▶ [EXERCISE TASK]: Swap "locality" for "site" throughout the data below, and repeat every line with nothing else changed.

▶ [DATA LINES]:
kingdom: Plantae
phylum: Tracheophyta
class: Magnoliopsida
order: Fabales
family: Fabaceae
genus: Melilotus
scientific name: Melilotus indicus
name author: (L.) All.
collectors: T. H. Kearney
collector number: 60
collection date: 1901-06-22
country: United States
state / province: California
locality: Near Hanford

▶ [CORRECT RESPONSE]:
kingdom: Plantae
phylum: Tracheophyta
class: Magnoliopsida
order: Fabales
family: Fabaceae
genus: Melilotus
scientific name: Melilotus indicus
name author: (L.) All.
collectors: T. H. Kearney
collector number: 60
collection date: 1901-06-22
country: United States
state / province: California
site: Near Hanford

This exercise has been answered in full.